Art & Lit

Tom Hardy: The dark horse rises

It’s been a summer to remember for Tom Hardy. Currently filming The Dark Knight Rises, he is also primed for 2012 with a potentially lucrative mixture of roles including prohibition era gangster Al Capone and dystopian law enforcer Mad Max. With his Hollywood future becoming more and more assured with every passing day and the conclusion of the Batman franchise set for release in 2012, Hardy’s role as chemically enhanced super-villain Bane should surely help cement him as one of Hollywood’s most unlikely leading men. But if you can’t wait until next year to see Tom’s considerable heft heaving around your screen, he’s currently all over your local cinema like a infuriatingly gifted rash. When not schmoozing and crying his way through Tomas Alfredson’s masterful Tinker Tailor Soldier Spy he can presently be found pugilistically fisting many a face in the altogether less subtle Warrior. So, with all of these projects in the actor bag and his stock in Hollywood already sky high, the question remains; just where did it all go so right for London’s very own Edward Thomas Hardy?

Well, never one to shy away from a bit of the old ‘on-screen’, Hardy amorously burst onto the scene a whole ten years ago in Band of Brothers. Fast forward six years and his starring role 2007’s Stuart a Life Backwards earned him a BAFTA Television award nomination for Best Actor. Three years on from that and he wins a BAFTA Rising Star award. A year on from that? He looks poised to take Hollywood by storm, swiftly becoming the most in demand hard-nut type around.

But a barely sentient man’s Jason Statham Hardy is not. Never one to play to type, he is a private school educated, ex-alcohol and crack cocaine addict and (by his own definition) ex-bisexual with a self confessed feminine disposition. His masculinity he argues comes from overcompensating because he’s never felt like ‘one of the boys’. Not known to shy away from a fight however he reportedly started hitting the boys off-screen by taking up arms against the eminently armable (see Devil’s Advocate) Shia LeBeouf on the set of the upcoming The Wettest Country in the World – a fight that I’m sure was about as one sided as Rocky’s Rocky vs. Meat montage (albeit with a less charismatic lump of ham). But it’s this apparently cultivated hard man facade that suited him ideally for his true breakthrough film.

In 2009’s Bronson Hardy gave a heavily praised performance of nuanced menace, great presence and more unconventionally; gratuitously flailing genitals. The film’s focus on a man playing a role that may or may not be contrary to his true nature is something which Hardy evidently took to easily. It was also a role that isn’t your conventional studio fodder, succeeding as it did in the face of silly claims that the film glorified violence.
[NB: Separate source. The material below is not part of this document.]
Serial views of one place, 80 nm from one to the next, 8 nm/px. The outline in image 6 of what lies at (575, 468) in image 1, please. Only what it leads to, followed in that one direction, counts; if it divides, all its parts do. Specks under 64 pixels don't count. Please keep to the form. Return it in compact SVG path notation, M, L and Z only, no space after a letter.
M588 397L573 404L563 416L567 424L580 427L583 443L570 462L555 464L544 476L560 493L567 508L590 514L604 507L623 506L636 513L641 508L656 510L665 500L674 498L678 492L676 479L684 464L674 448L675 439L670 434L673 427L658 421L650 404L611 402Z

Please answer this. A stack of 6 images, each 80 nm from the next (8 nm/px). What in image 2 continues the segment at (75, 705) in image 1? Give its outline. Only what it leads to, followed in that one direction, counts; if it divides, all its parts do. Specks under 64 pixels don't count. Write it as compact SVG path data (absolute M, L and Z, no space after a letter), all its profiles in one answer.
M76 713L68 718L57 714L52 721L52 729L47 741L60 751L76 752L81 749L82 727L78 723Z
In a Hollywood producing groomed for glory stars such as LaBeouf and his Michael Bay championed ilk, the introduction to the big leagues of an odd looking British character actor who’s served his time through years of minor productions and supporting roles is encouraging. To put it simply, Tom Hardy is going to be huge.



  1. publicist

    5th October 2011 at 00:37

    Tom is not an ex-bisexual. Please, do your research carefully. You’re a journalism major, for christ sakes, have more pride in your profession to actually report accurate information

  2. Ross Jones-Morris

    5th October 2011 at 11:57

    Here’s the entire quote: “Of course I have. I’m an actor for f*ck’s sake. I’ve played with everything and everyone. I love the form and the physicality, but now that I’m in my thirties, it doesn’t do it for me. I’m done experimenting but there’s plenty of stuff in a relationship with another man, especially gay men, that I need in my life. A lot of gay men get my thing for shoes. I have definite feminine qualities and a lot of gay men are incredibly masculine. A lot of people say I seem masculine, but I don’t feel it. I feel intrinsically feminine. I’d love to be one of the boys but I always felt a bit on the outside. Maybe my masculine qualities come from overcompensating because I’m not one of the boys.”

    What I took this as meaning is that physically men no longer ‘do it’ for him. Yes he does indeed still espouse the attractive qualities of certain gay men in relationships but it sounds to me like he has declared that he has moved on. I know the concept of being an ex anything sexual doesn’t really make sense due to the fluid nature of things but I did clarify ‘by his own definition’.

    Also no one who writes for the OxStu is a journalism major. We all write in our spare time whilst pursuing our degrees.